Hepatitis B (Hep B) vaccine given to Hep B infected person isn’t likely to work. My answer explains why. In the context of this question, we need to consider two types of vaccines,
- Prophylactic: vaccine given to an uninfected person. Goal of prophylactic vaccines is to prevent disease.
- Therapeutic: vaccine given to an infected person. Goal of therapeutic vaccines is to treat ongoing disease.
‘if Hepatitis B vaccine were given to a Hepatitis B infected person‘ is an example of a therapeutic, not prophylactic, vaccine.
Prophylactic, therapeutic. What’s the difference and why should we care?
Big difference. As the name suggests, Hepatitis B (Hep B) infects liver cells (hepatocytes) and lives inside them.
What a Hep B vaccine needs to do in an uninfected person, i.e., prophylactic:
- Hep B virus needs to infect hepatocytes to survive after entering an uninfected person.
- Goal of prophylactic Hep B vaccine is to generate sufficient amount of anti-Hep B antibodies to neutralize the virus, stopping it in its tracks even before it gets a chance to reach the liver and infect hepatocytes (see figure below).
What a Hep B vaccine needs to do in an infected person, i.e., therapeutic, is totally different:
- Hep B has already invaded and resides within hepatocytes.
- Anti-Hep B antibodies are of little use in this situation since typically antibodies can’t/don’t penetrate inside cells.
- Need a different type of immune response, namely, anti-Hep B cytotoxic CD8 T cells to selectively kill Hep B-infected hepatocytes.
- Thus, a therapeutic Hep B vaccine needs to induce anti-Hep B CD8 cytotoxic T cells, not antibodies.
Most approved infectious disease vaccines today including the prophylactic Hep B vaccine induce antibody responses.
- Such vaccines are poor inducers of CD8 cytotoxic T cell immune responses.
- That’s not all. Ongoing Hep B infection is by no means benign, especially to the person’s immune system.
- For one, it appears to blunt the capacity of helper CD4 T cells (2, 3, 4, 5; see figure below from 5).
- In turn, these cells are critical in helping anti-Hep B CD8 cytotoxic T cells acquire the capacity to become killer cells.
- So Hep B infection impairs helper CD4 T cells resulting in ineffective cytotoxic CD8 T cells (6).
Simply put, effective prophylactic vaccines are simpler to design compared to therapeutic ones, especially for Hep B. At the present moment, approved Hep B vaccines are prophylactic, not therapeutic.
‘And what happens in case of polio virus or HPV?‘. Similar principle applies to viruses like polio or HPV though the cells they infect are different, motor neurons and keratinocytes, respectively. A prophylactic vaccine that induces antibodies is effective in blocking virus from infecting an uninfected person while CD8 cytotoxic T cells are needed to kill virus-infected cells in infected persons so a different kind of therapeutic vaccine is needed.
‘And what to do if a person did’t receive any vaccine in childhood? Also if the person at 25 years of age never experienced any serious infectious disease? What are vaccines the person should take now?‘
Each country has different vaccination schedules since prevalence of different infectious diseases differs from country to country. If the person lives in India, the Government of India provides a detailed guideline that answers these questions (7),
If the person lives in the US, the CDC (Centers for Disease Control) provides a detailed guideline that answers these questions (8).

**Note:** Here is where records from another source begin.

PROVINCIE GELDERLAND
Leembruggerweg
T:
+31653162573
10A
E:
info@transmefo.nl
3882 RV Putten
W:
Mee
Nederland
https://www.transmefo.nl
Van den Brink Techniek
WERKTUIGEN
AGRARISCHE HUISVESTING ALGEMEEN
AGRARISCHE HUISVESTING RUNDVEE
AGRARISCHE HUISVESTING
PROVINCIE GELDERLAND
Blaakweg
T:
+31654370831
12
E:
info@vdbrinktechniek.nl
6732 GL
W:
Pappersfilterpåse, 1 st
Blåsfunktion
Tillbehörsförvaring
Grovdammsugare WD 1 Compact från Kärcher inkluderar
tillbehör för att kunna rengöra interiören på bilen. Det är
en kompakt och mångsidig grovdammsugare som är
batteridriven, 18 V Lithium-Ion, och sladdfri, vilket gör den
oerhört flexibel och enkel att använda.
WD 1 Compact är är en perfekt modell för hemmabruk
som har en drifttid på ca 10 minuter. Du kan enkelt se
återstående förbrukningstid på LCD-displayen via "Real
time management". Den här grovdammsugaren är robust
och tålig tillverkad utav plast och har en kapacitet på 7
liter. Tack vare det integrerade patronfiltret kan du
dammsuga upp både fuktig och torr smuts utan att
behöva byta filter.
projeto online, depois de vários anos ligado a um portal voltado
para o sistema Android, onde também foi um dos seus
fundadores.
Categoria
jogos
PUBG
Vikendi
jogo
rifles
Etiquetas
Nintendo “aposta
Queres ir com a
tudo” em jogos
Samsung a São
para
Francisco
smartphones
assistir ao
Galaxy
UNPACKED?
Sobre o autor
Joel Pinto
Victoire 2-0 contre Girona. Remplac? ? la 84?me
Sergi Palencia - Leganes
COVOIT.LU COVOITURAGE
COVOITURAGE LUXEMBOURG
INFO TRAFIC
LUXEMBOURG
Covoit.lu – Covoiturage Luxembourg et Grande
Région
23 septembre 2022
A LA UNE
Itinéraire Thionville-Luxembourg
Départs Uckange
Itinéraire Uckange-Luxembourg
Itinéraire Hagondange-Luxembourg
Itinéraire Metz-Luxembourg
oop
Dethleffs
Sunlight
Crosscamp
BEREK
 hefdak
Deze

This person should consult a local GP (General Practitioner) near their residence to guide them in working out their immunization schedule and who should supervise their catch-up vaccinations.
- Michel, M-L., and P. Tiollais. “Hepatitis B vaccines: protective efficacy and therapeutic potential.” Pathologie Biologie 58.4 (2010): 288-295.

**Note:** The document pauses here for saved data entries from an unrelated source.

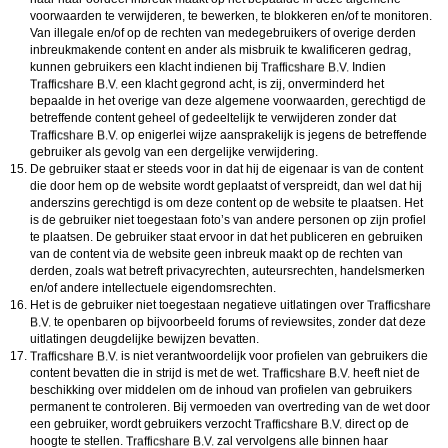
voorwaarden te verwijderen, te bewerken, te blokkeren en/of te monitoren.
Van illegale en/of op de rechten van medegebruikers of overige derden
inbreukmakende content en ander als misbruik te kwalificeren gedrag,
kunnen gebruikers een klacht indienen bij
Indien
een klacht gegrond acht, is zij, onverminderd het
bepaalde in het overige van deze algemene voorwaarden, gerechtigd de
betreffende content geheel of gedeeltelijk te verwijderen zonder dat
op enigerlei wijze aansprakelijk is jegens de betreffende
gebruiker als gevolg van een dergelijke verwijdering.
De gebruiker staat er steeds voor in dat hij de eigenaar is van de content
die door hem op de website wordt geplaatst of verspreidt, dan wel dat hij
anderszins gerechtigd is om deze content op de website te plaatsen. Het
is de gebruiker niet toegestaan foto’s van andere personen op zijn profiel
te plaatsen. De gebruiker staat ervoor in dat het publiceren en gebruiken
van de content via de website geen inbreuk maakt op de rechten van
derden, zoals wat betreft privacyrechten, auteursrechten, handelsmerken
en/of andere intellectuele eigendomsrechten.
Het is de gebruiker niet toegestaan negatieve uitlatingen over
te openbaren op bijvoorbeeld forums of reviewsites, zonder dat deze
uitlatingen deugdelijke bewijzen bevatten.
is niet verantwoordelijk voor profielen van gebruikers die
content bevatten die in strijd is met de wet.
heeft niet de
beschikking over middelen om de inhoud van profielen van gebruikers
permanent te controleren. Bij vermoeden van overtreding van de wet door
een gebruiker, wordt gebruikers verzocht
direct op de
hoogte te stellen.
zal vervolgens alle binnen haar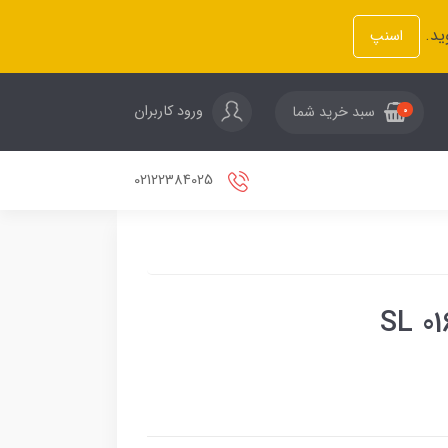
ید.
اسنپ
ورود کاربران
سبد خرید شما
0
02122384025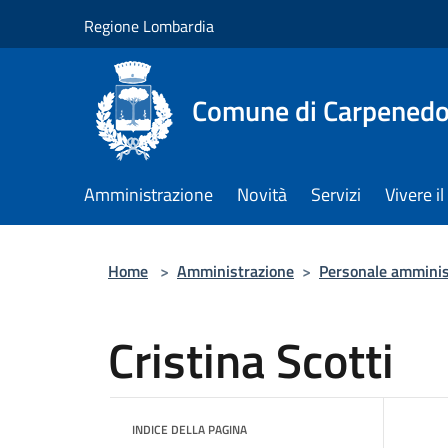
Salta al contenuto principale
Regione Lombardia
Comune di Carpenedo
Amministrazione
Novità
Servizi
Vivere 
Home
>
Amministrazione
>
Personale amminis
Cristina Scotti
INDICE DELLA PAGINA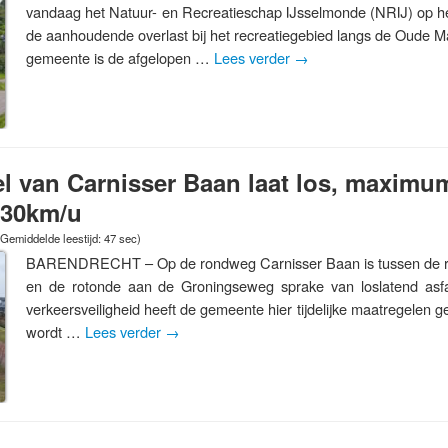
vandaag het Natuur- en Recreatieschap IJsselmonde (NRIJ) op h
de aanhoudende overlast bij het recreatiegebied langs de Oude M
gemeente is de afgelopen …
Lees verder
→
el van Carnisser Baan laat los, maximu
r 30km/u
(Gemiddelde leestijd: 47 sec)
BARENDRECHT – Op de rondweg Carnisser Baan is tussen de r
en de rotonde aan de Groningseweg sprake van loslatend asfa
verkeersveiligheid heeft de gemeente hier tijdelijke maatregelen g
wordt …
Lees verder
→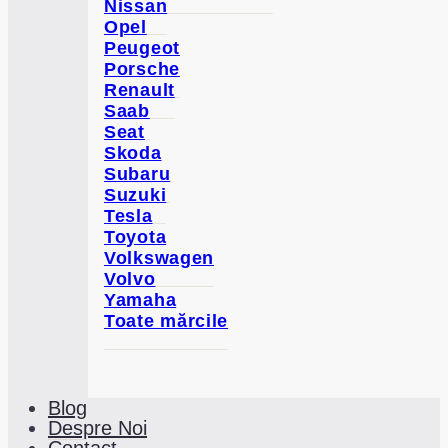
Nissan
Opel
Peugeot
Porsche
Renault
Saab
Seat
Skoda
Subaru
Suzuki
Tesla
Toyota
Volkswagen
Volvo
Yamaha
Toate mărcile
Blog
Despre Noi
Contact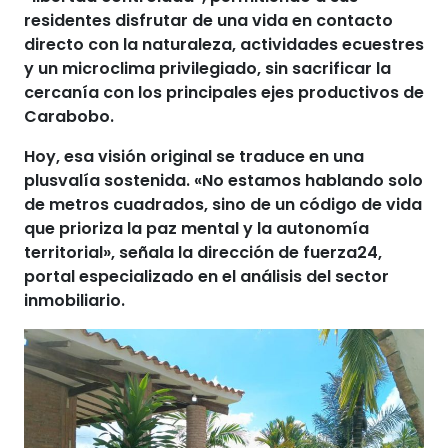
residentes disfrutar de una vida en contacto
directo con la naturaleza, actividades ecuestres
y un microclima privilegiado, sin sacrificar la
cercanía con los principales ejes productivos de
Carabobo.
Hoy, esa visión original se traduce en una
plusvalía sostenida. «No estamos hablando solo
de metros cuadrados, sino de un código de vida
que prioriza la paz mental y la autonomía
territorial», señala la dirección de
fuerza24
,
portal especializado en el análisis del sector
inmobiliario.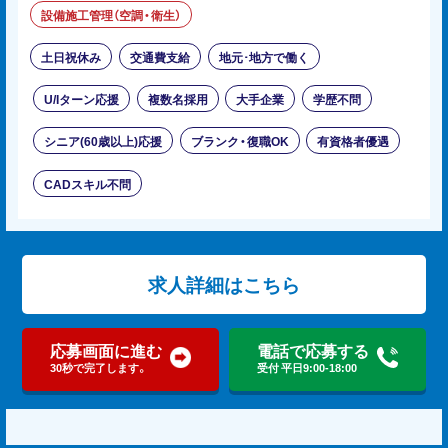
設備施工管理（空調・衛生）
土日祝休み
交通費支給
地元･地方で働く
U/Iターン応援
複数名採用
大手企業
学歴不問
シニア(60歳以上)応援
ブランク・復職OK
有資格者優遇
CADスキル不問
求人詳細はこちら
応募画面に進む
電話で応募する
30秒で完了します。
受付 平日9:00-18:00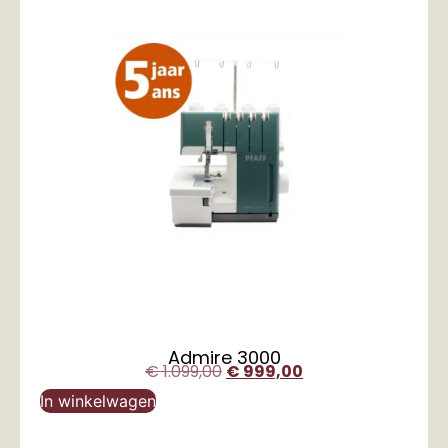
Admire 3000
€
1.099,00
€
999,00
In winkelwagen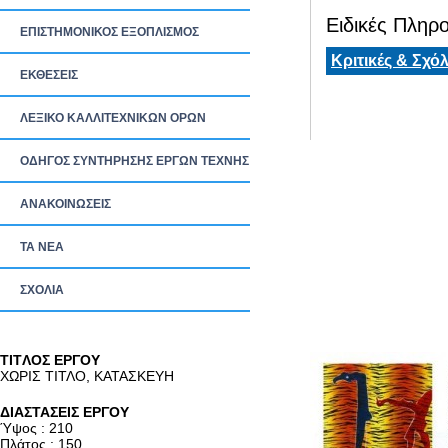
Ειδικές Πληρο
ΕΠΙΣΤΗΜΟΝΙΚΟΣ ΕΞΟΠΛΙΣΜΟΣ
Κριτικές & Σχόλ
ΕΚΘΕΣΕΙΣ
ΛΕΞΙΚΟ ΚΑΛΛΙΤΕΧΝΙΚΩΝ ΟΡΩΝ
ΟΔΗΓΟΣ ΣΥΝΤΗΡΗΣΗΣ ΕΡΓΩΝ ΤΕΧΝΗΣ
ΑΝΑΚΟΙΝΩΣΕΙΣ
ΤΑ ΝEΑ
ΣΧΟΛΙΑ
TITΛΟΣ ΕΡΓΟΥ
ΧΩΡΙΣ ΤΙΤΛΟ, ΚΑΤΑΣΚΕΥΗ
ΔΙΑΣΤΑΣΕΙΣ ΕΡΓΟΥ
Ύψος : 210
Πλάτος : 150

- Ferrari, C. A. R. L. O., et al. “Cellular immune response to hepatitis B virus-encoded antigens in acute and chronic hepatitis B virus infection.” The Journal of Immunology 145.10 (1990): 3442-3449.
- Wang, Fu-Sheng, and Zheng Zhang. “Host immunity influences disease progression and antiviral efficacy in humans infected with hepatitis B virus.” (2009): 499-512.
- Bauer, Tanja, Martin Sprinzl, and Ulrike Protzer. “Immune control of hepatitis B virus.” Digestive Diseases 29.4 (2011): 423-433.
- Schmidt, Julia, Hubert E. Blum, and Robert Thimme. “T-cell responses in hepatitis B and C virus infection: similarities and differences.” Emerging Microbes & Infections 2.3 (2013): e15.
- Rehermann, Barbara, et al. “The cytotoxic T lymphocyte response to multiple hepatitis B virus polymerase epitopes during and after acute viral hepatitis.” The Journal of experimental medicine 181.3 (1995): 1047-1058.